- _To-do item_
Reproduce word for word the lines in the records starting with the line that contains "Mer information om" and going on through the line that contains "för dina bilder.".

————————

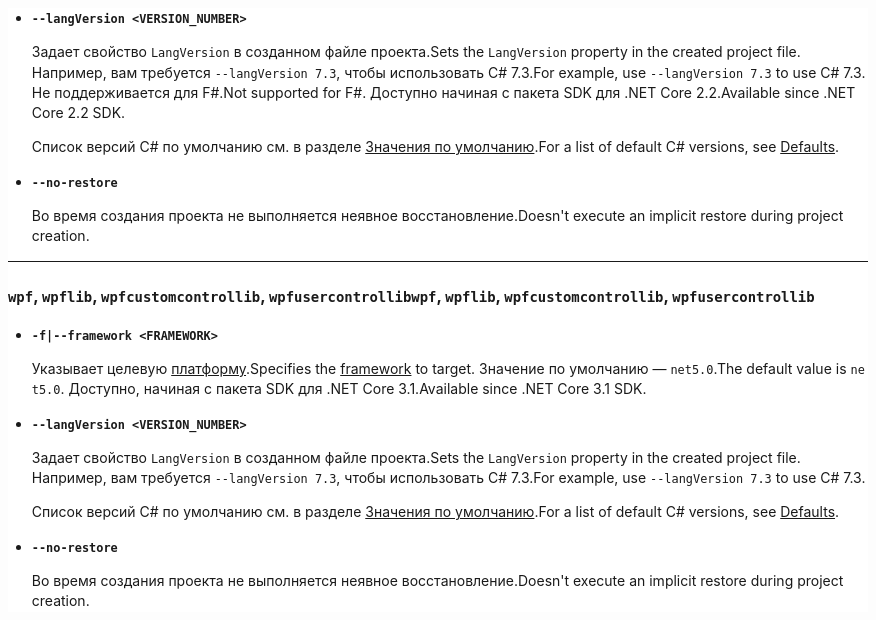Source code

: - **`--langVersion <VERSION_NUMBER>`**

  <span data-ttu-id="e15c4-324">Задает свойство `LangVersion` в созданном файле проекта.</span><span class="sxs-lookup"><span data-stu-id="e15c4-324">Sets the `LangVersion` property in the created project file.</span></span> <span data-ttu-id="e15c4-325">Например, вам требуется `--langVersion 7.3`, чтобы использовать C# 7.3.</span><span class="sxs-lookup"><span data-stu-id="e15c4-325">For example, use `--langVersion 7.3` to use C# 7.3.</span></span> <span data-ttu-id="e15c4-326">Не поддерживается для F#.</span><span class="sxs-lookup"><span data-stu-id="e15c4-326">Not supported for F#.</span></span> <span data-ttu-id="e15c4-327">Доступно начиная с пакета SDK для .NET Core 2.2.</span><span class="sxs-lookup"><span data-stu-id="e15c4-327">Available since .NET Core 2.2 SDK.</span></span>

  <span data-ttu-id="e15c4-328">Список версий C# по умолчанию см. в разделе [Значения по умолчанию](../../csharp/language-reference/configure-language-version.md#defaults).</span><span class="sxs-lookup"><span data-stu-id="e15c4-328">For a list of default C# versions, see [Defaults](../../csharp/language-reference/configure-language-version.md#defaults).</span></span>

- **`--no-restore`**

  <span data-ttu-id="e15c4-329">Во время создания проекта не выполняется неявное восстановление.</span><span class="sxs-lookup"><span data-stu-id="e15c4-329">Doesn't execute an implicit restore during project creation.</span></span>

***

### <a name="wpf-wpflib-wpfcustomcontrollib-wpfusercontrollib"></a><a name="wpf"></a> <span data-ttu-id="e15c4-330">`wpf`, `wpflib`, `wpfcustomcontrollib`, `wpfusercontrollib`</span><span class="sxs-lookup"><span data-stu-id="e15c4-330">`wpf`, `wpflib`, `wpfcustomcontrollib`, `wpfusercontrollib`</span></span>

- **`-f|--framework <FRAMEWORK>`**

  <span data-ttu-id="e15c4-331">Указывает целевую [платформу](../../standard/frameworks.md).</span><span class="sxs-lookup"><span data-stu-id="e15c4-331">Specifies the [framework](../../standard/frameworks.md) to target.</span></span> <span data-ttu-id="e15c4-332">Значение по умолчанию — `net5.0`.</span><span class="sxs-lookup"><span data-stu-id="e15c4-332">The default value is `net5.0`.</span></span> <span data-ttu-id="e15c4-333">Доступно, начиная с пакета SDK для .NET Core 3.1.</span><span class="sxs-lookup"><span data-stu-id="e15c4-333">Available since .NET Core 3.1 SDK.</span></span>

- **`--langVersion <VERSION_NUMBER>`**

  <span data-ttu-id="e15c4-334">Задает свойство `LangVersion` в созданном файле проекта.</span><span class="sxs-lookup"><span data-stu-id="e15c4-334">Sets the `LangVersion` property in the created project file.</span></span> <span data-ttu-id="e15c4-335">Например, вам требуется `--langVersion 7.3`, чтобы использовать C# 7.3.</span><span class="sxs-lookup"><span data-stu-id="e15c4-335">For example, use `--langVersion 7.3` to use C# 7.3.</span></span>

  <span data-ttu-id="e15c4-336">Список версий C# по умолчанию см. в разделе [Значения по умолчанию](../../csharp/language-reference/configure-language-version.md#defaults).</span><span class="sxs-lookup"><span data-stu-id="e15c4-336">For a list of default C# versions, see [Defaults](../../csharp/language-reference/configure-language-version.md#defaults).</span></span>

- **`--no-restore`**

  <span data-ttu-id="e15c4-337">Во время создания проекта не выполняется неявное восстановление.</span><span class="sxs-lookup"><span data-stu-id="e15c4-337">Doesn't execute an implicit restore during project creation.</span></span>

————————

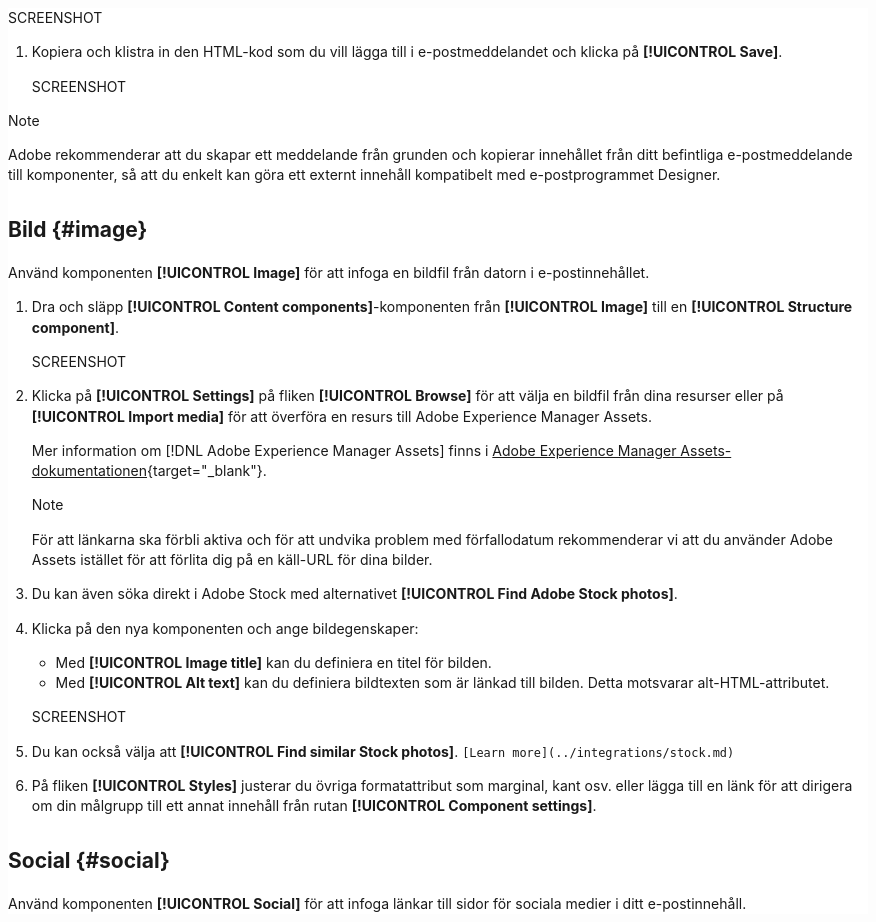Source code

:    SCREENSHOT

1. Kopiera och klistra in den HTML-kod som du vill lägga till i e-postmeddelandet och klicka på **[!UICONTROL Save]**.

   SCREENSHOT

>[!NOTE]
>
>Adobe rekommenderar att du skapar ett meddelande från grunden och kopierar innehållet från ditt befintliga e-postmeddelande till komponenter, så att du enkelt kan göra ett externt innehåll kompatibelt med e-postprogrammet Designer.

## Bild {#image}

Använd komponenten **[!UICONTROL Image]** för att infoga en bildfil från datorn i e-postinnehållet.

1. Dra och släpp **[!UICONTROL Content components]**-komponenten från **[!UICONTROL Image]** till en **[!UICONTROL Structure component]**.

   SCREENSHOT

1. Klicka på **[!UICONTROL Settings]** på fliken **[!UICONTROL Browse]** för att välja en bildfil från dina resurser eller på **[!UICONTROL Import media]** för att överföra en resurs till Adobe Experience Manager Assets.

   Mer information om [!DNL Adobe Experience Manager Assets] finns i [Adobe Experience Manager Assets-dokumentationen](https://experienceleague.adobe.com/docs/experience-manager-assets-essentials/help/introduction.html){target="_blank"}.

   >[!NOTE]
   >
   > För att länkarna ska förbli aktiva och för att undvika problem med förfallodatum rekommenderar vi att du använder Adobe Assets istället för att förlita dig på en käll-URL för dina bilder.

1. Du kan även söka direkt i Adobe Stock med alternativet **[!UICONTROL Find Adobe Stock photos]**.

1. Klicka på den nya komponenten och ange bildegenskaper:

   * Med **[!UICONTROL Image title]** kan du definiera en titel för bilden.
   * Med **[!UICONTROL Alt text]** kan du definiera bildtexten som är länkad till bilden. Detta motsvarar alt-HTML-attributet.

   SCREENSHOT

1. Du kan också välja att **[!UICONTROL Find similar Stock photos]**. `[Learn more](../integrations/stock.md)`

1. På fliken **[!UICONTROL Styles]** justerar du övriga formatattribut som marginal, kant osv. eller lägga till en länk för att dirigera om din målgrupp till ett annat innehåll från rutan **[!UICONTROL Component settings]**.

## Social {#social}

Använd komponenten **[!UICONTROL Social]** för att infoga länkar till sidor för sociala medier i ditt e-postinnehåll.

————————

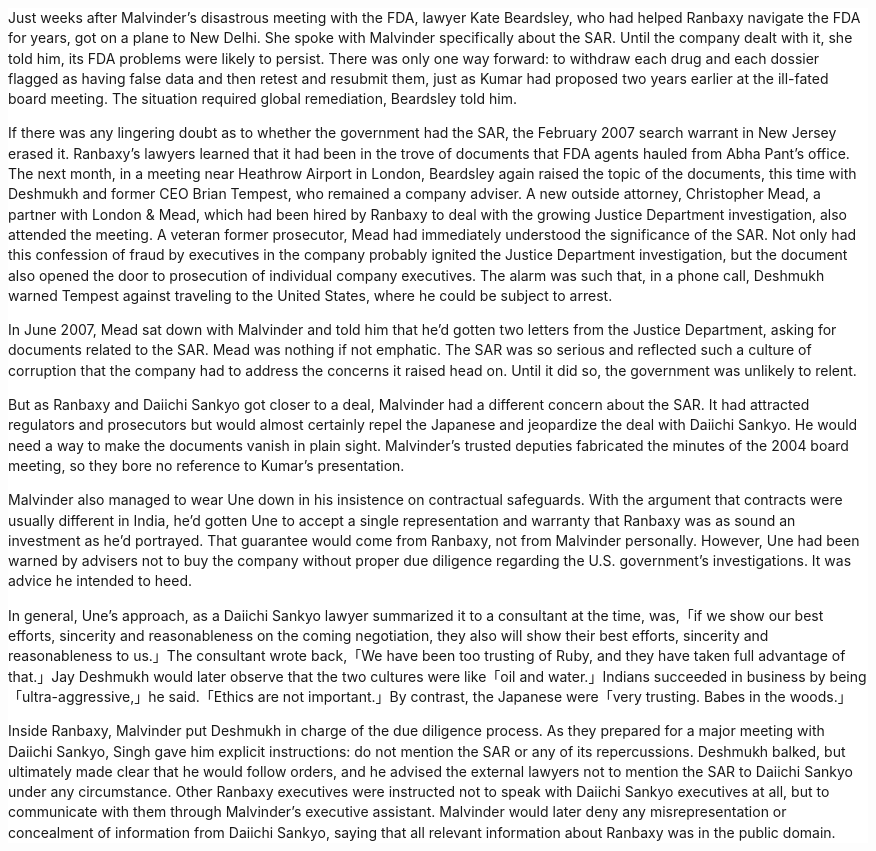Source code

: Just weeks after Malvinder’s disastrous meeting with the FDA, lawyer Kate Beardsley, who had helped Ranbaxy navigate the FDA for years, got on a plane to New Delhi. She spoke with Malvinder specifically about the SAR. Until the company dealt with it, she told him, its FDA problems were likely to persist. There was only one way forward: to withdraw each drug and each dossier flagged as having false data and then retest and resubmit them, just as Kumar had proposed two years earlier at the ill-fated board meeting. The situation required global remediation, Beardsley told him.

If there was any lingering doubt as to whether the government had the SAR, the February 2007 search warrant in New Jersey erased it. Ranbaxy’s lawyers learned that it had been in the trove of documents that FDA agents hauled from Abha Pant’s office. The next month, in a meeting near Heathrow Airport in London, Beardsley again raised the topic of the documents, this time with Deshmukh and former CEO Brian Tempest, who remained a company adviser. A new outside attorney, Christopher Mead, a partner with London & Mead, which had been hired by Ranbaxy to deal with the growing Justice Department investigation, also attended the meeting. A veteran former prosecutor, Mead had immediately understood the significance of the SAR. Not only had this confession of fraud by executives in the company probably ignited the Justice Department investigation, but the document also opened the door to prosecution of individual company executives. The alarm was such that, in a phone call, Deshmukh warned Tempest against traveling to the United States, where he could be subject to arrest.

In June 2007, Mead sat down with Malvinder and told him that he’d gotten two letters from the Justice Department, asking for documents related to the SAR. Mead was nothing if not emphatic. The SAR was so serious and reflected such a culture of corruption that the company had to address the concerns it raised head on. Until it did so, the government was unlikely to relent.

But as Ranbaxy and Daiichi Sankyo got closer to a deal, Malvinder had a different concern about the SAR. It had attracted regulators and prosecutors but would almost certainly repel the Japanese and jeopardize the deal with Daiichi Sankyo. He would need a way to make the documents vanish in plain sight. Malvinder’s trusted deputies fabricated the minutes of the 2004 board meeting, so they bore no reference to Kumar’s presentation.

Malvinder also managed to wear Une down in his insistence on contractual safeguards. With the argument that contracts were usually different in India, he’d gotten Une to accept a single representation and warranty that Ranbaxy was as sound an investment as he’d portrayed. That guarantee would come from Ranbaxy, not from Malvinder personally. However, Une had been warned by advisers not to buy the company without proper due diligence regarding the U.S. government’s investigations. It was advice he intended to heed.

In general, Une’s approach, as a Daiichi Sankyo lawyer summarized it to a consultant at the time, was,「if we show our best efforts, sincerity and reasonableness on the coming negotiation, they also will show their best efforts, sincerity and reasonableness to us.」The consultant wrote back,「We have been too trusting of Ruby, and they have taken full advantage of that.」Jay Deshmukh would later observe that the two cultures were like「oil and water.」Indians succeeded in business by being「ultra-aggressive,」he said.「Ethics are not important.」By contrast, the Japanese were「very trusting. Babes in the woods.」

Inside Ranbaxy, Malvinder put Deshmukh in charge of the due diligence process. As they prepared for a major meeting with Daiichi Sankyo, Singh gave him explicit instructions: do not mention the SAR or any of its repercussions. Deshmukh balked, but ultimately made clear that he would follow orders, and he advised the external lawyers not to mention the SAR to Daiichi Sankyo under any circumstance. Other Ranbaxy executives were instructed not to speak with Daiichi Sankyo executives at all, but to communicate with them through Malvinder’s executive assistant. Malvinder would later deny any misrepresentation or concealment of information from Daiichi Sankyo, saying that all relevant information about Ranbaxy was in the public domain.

————————

- _Output of the exercise_
   Mer information om [!DNL Adobe Experience Manager Assets] finns i [Adobe Experience Manager Assets-dokumentationen](https://experienceleague.adobe.com/docs/experience-manager-assets-essentials/help/introduction.html){target="_blank"}.

   >[!NOTE]
   >
   > För att länkarna ska förbli aktiva och för att undvika problem med förfallodatum rekommenderar vi att du använder Adobe Assets istället för att förlita dig på en käll-URL för dina bilder.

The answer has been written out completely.